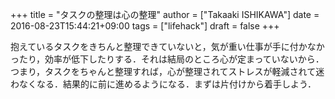 +++
title = "タスクの整理は心の整理"
author = ["Takaaki ISHIKAWA"]
date = 2016-08-23T15:44:21+09:00
tags = ["lifehack"]
draft = false
+++

抱えているタスクをきちんと整理できていないと，気が重い仕事が手に付かなかったり，効率が低下したりする．それは結局のところ心が定まっていないから．つまり，タスクをちゃんと整理すれば，心が整理されてストレスが軽減されて迷わなくなる．結果的に前に進めるようになる．まずは片付けから着手しよう．
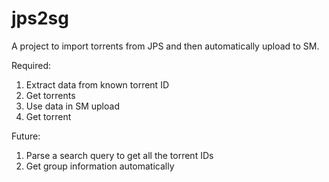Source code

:# jps2sg

A project to import torrents from JPS and then automatically upload to SM.

Required:

1. Extract data from known torrent ID
2. Get torrents
3. Use data in SM upload
4. Get torrent

Future:

1. Parse a search query to get all the torrent IDs
2. Get group information automatically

▶ [Work order]
Exact retyping is required: the line with "1. Extract data from known torrent ID" through the end of the data, both ends included, and no other line.

▶ [Solution below]
1. Extract data from known torrent ID
2. Get torrents
3. Use data in SM upload
4. Get torrent

Future:

1. Parse a search query to get all the torrent IDs
2. Get group information automatically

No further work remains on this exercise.